Anche a volersi aggrappare disperatamente, come fa la pamphlettistica su entrambi i fronti, al Sillabo di Pio IX o alle scelte filo massoniche di Casa Savoia, risulta evidente che entrambe le visioni sono forzature storiche inaccettabili. Uno dei modi più semplici per rendersene conto è leggere La fragile concordia. Stato e cattolici in centocinquant’anni di storia italiana di Andrea Tornielli (Rizzoli pagg. 220, euro 9,80). Tornielli racconta più di un secolo e mezzo di rapporti tra il nostro Paese (o gli staterelli suoi predecessori) e la Santa sede, mettendo in luce come sia avvenuto di tutto ma non certo una contrapposizione totale tra il mondo dei laici e i Sacri palazzi. Quella è esistito solo nella fantasia dei radicali di entrambi i fronti. Uno degli argomenti su cui Tornielli insiste, sin dall’introduzione, con dovizia di particolari e citazioni puntuali, è il fatto che il Risorgimento «pur avendo innegabili accenti anticattolici, vide la partecipazione di preti e frati, come pure vescovi illustri che sostennero la posizione conciliatrice, contestando l’atteggiamento della Santa sede».
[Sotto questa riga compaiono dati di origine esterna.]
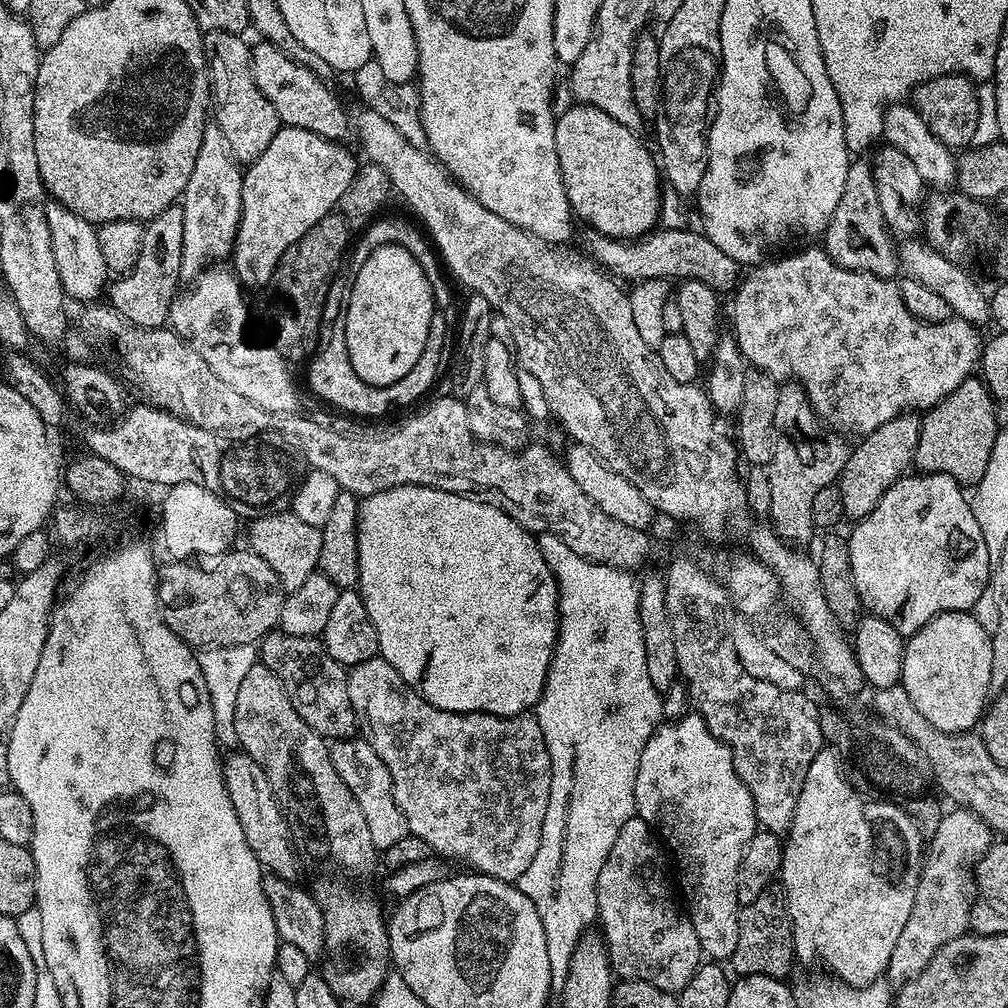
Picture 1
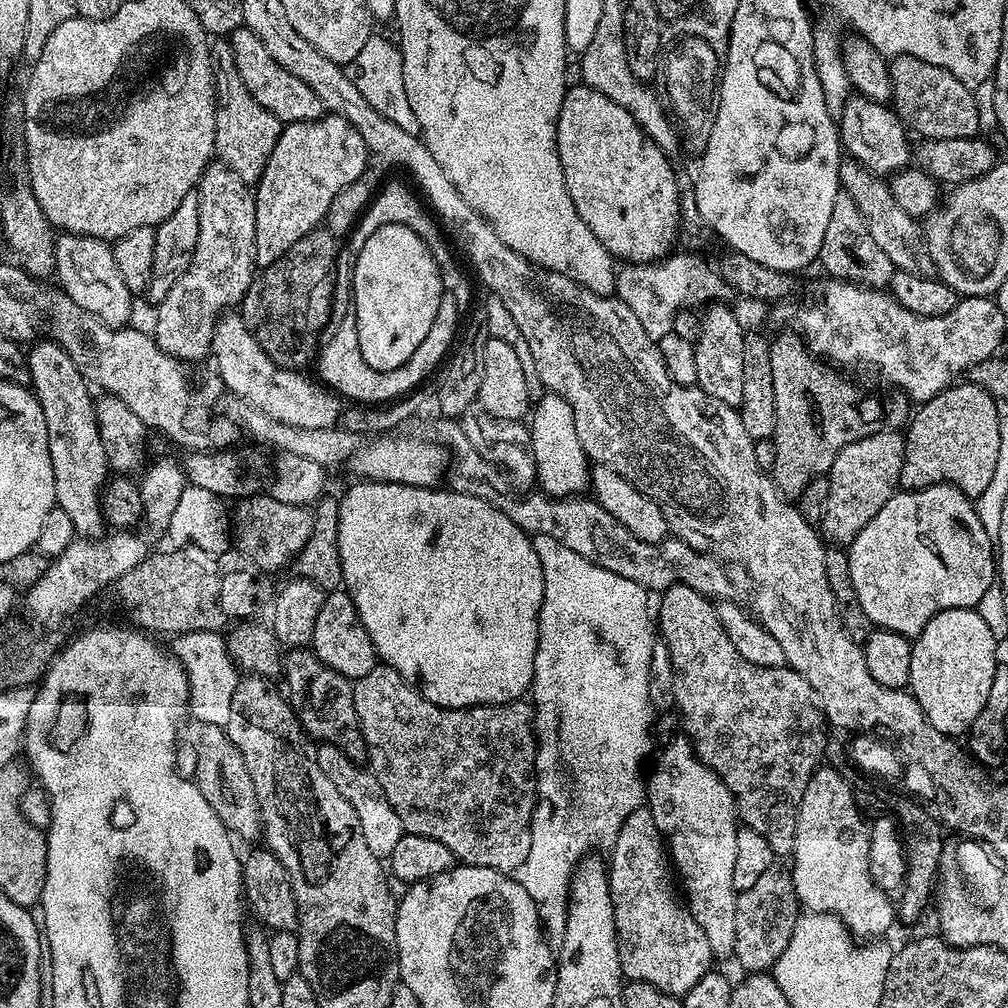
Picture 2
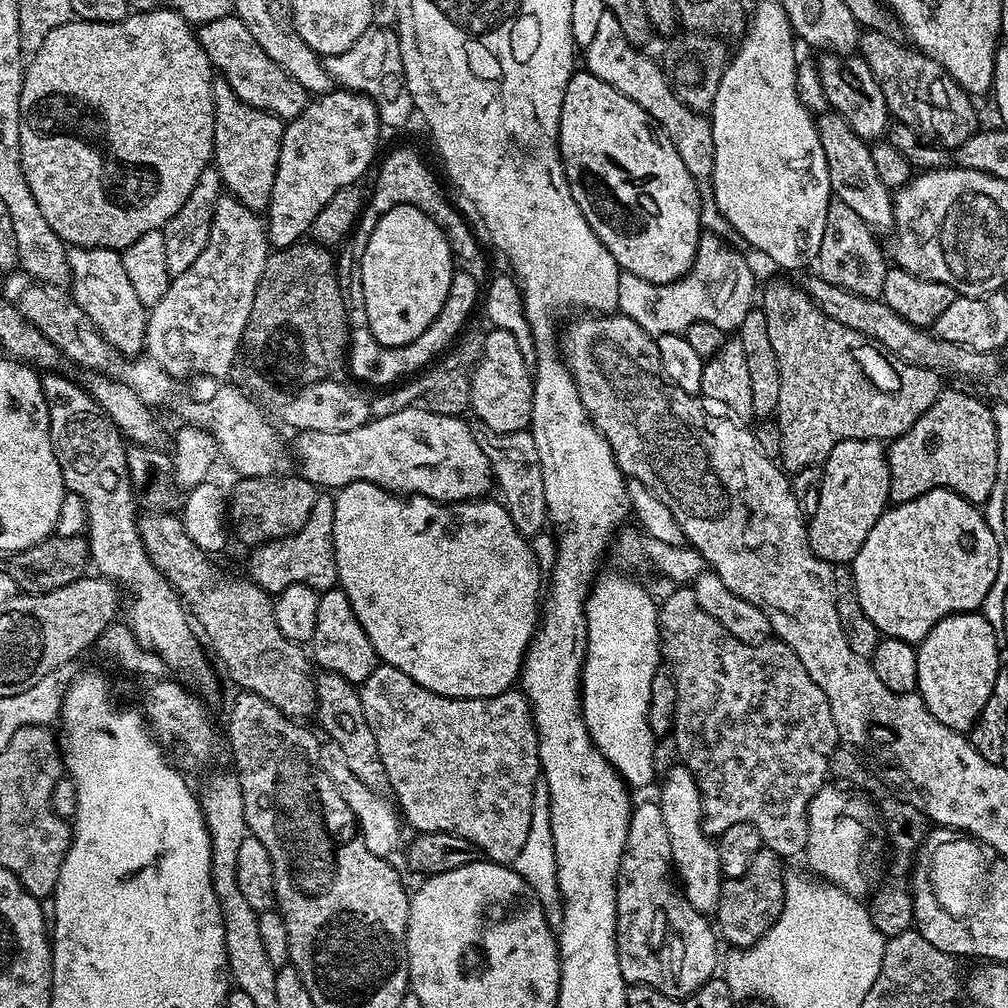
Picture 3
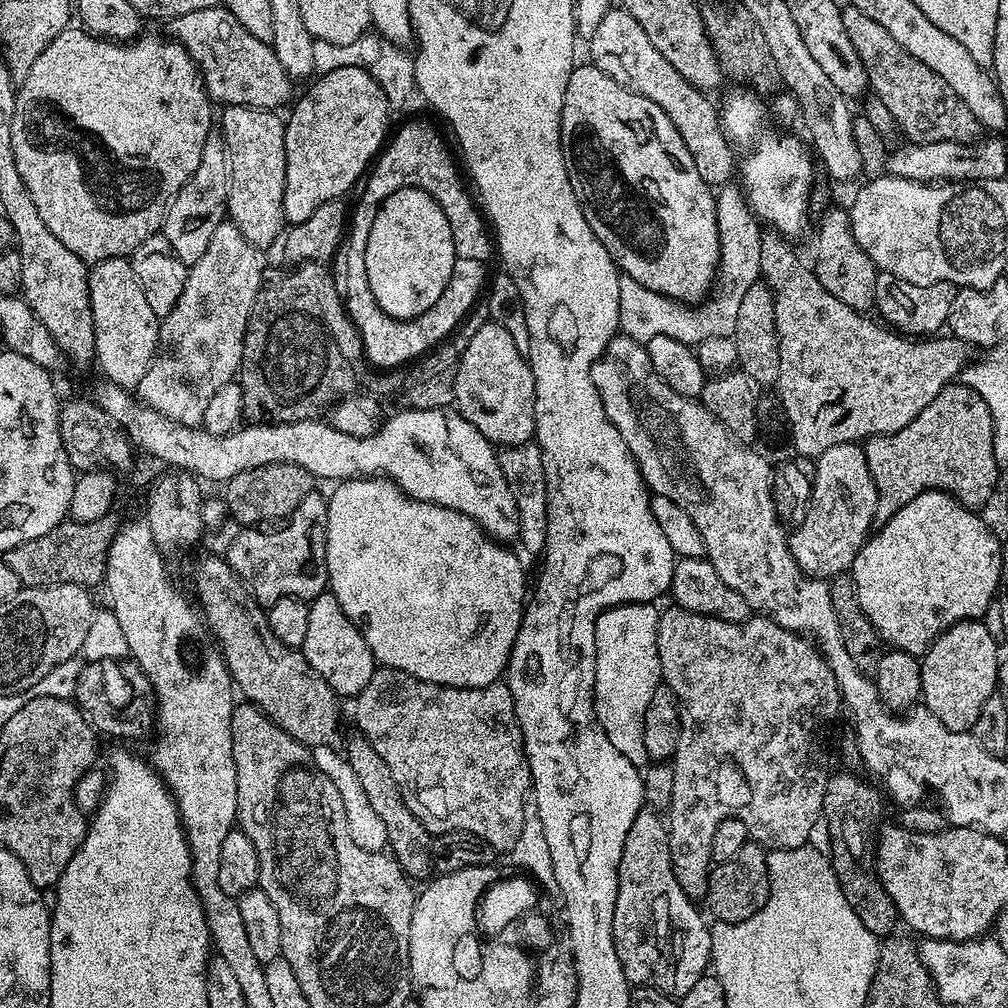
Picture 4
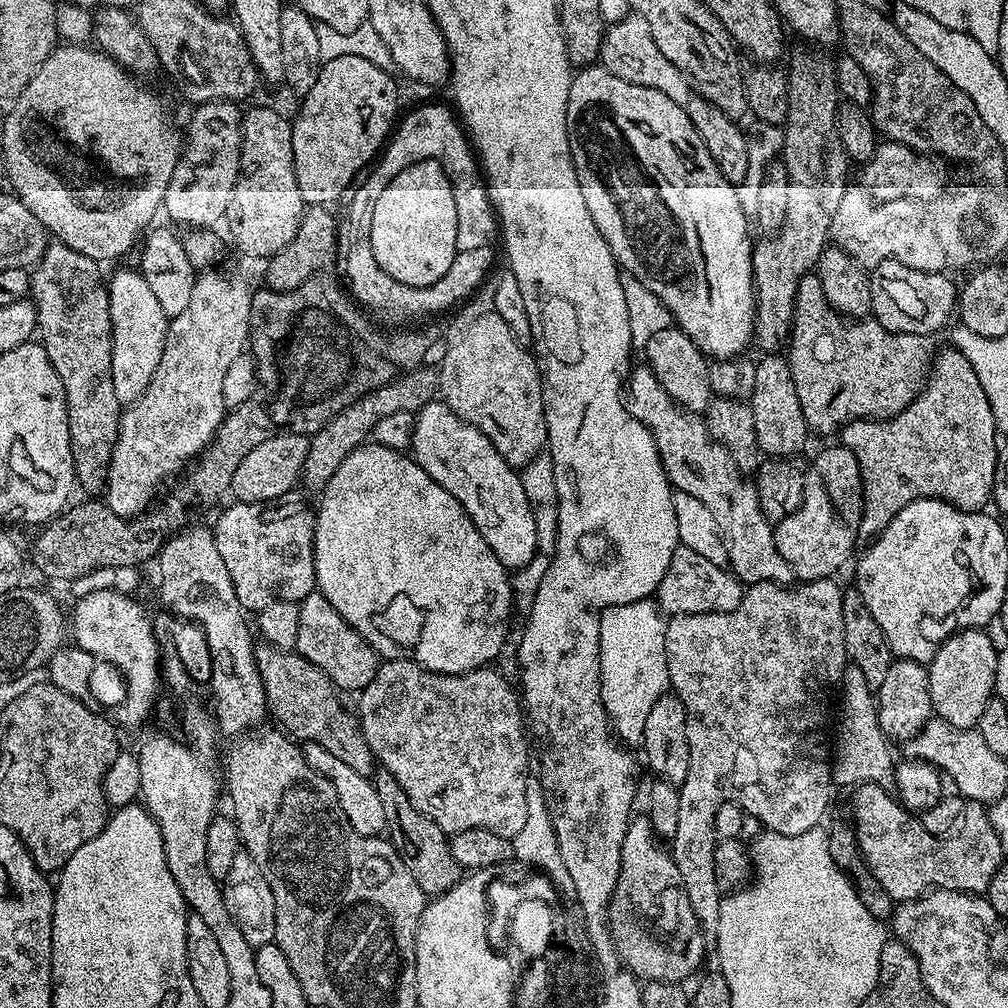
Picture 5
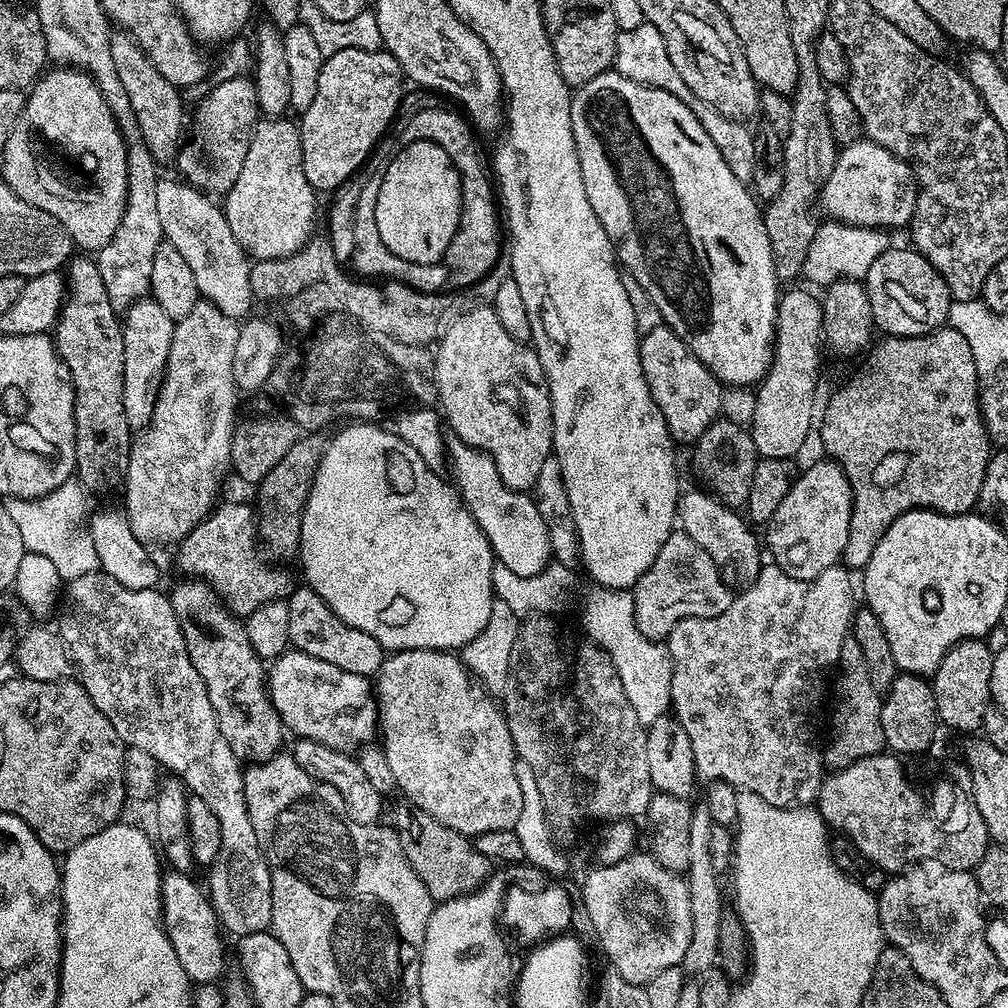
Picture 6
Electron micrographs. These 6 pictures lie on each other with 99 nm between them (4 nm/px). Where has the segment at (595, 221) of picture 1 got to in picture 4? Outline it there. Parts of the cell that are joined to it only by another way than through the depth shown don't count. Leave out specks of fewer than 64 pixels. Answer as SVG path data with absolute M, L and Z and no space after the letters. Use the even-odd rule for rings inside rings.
M591 63L583 64L572 69L560 115L560 144L564 147L564 161L570 178L570 186L578 198L582 214L586 222L590 222L590 230L594 230L598 242L606 246L610 258L623 275L634 278L634 281L640 282L642 286L649 287L650 290L666 295L672 300L679 300L689 306L699 305L709 295L710 285L716 279L720 254L719 230L716 225L716 196L713 189L702 178L702 174L698 174L698 166L686 142L682 140L682 134L678 134L674 122L670 122L666 110L662 110L658 102L650 102L650 98L631 92L626 86L614 82L614 78L610 78Z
Anzi, è impossibile non vedere che alla base dei moti c’è anche una tenace radice neoguelfa che, anche se non ha attecchito pienamente, è rimasta comunque, da Gioberti in poi, tra i collanti della nazione. Senza contare che ormai le posizioni ufficiali della Chiesa sono chiarissime, basti pensare alla presenza del cardinale Bertone, segretario di Stato Vaticano, alla commemorazione della Breccia di Porta Pia o agli scritti del cardinale Giacomo Biffi: «Il Risorgimento non può ricevere, entro la lunga storia d’Italia, una valutazione negativa. Noi anzi... ameremmo qualificarlo come “provvidenziale”».
Ma non solo Risorgimento. Tornielli nel suo saggio ricostruisce tutte le fasi del rapporto tra Italia e Stato pontificio sino all’oggi e al governo Berlusconi.
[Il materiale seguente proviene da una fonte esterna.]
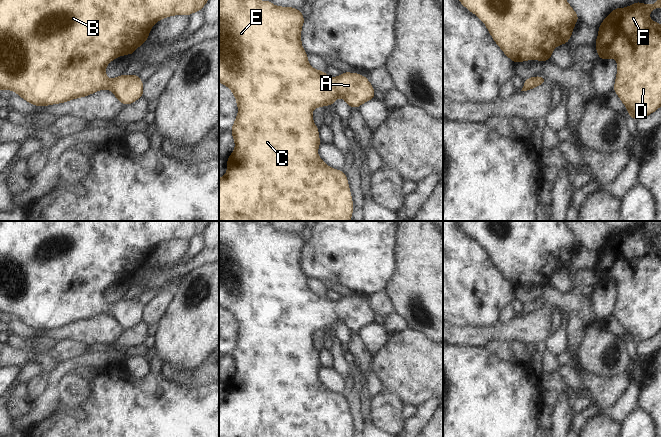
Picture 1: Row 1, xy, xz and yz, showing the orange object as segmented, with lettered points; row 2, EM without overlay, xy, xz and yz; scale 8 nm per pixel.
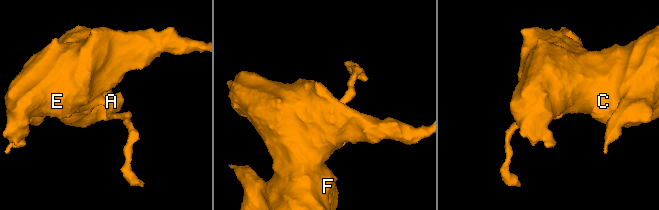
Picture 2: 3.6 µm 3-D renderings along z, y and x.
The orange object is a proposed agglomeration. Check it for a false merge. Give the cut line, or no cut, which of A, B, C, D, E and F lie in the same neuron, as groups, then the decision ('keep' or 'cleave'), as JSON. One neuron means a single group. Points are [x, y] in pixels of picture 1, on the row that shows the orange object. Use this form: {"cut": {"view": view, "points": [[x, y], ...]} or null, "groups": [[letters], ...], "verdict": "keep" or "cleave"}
{"cut": null, "groups": [["A", "B", "C", "D", "E", "F"]], "verdict": "keep"}

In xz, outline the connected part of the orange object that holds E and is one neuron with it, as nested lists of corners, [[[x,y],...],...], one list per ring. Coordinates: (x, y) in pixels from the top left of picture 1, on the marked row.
[[[219,0],[219,82],[231,89],[239,109],[230,130],[236,148],[227,159],[228,170],[225,176],[219,179],[219,221],[351,221],[354,206],[345,172],[330,168],[317,155],[321,141],[319,128],[315,126],[311,113],[315,107],[334,104],[338,96],[350,107],[357,109],[364,102],[374,99],[375,90],[361,74],[343,72],[339,77],[332,78],[323,71],[314,70],[307,61],[308,53],[301,45],[301,27],[304,21],[300,10],[274,6],[270,0]]]

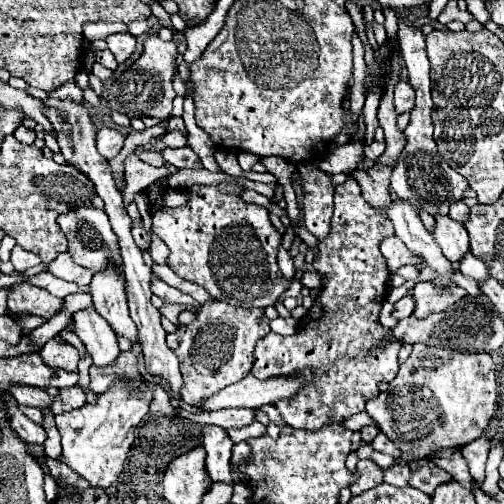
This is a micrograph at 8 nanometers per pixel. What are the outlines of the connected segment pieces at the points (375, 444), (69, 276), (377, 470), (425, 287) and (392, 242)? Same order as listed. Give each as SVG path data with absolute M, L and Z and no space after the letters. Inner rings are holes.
M378 434L378 436L370 442L370 446L372 446L376 452L384 452L384 454L394 456L394 444L392 444L390 438L386 438L384 434Z
M68 252L58 254L56 260L52 260L52 262L48 264L48 272L54 274L56 278L66 280L66 282L76 282L78 286L90 284L92 276L94 276L94 272L90 272L90 270L86 270L86 268L74 264L74 260L70 258Z
M358 460L356 472L358 472L358 478L350 486L352 496L358 496L358 494L362 494L382 482L382 468L372 460Z
M418 282L414 286L412 298L414 298L414 312L412 316L416 318L426 318L430 314L438 314L446 310L450 304L458 302L466 294L464 288L460 286L448 286L444 292L436 292L430 282Z
M390 236L386 240L382 240L380 250L388 262L388 270L390 274L394 274L398 268L406 266L406 264L422 264L422 258L414 256L406 244L402 240L398 240L398 236Z

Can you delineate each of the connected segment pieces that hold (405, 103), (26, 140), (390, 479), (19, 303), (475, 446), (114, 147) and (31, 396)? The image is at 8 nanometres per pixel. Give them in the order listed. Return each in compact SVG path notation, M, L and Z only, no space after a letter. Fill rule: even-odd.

E nel far questo pone l’accento su quel partito unico dei cattolici che, piaccia o non piaccia, ha caratterizzato un cinquantennio di storia repubblicana, contribuendo a rendere la democrazia se non costume diffuso, almeno un valore politico da enunciare. Non è poco, e ha contribuito a saldare il Paese che era stato stiracchiato dalle ideologie totalitariste, fasciste o comuniste che fossero.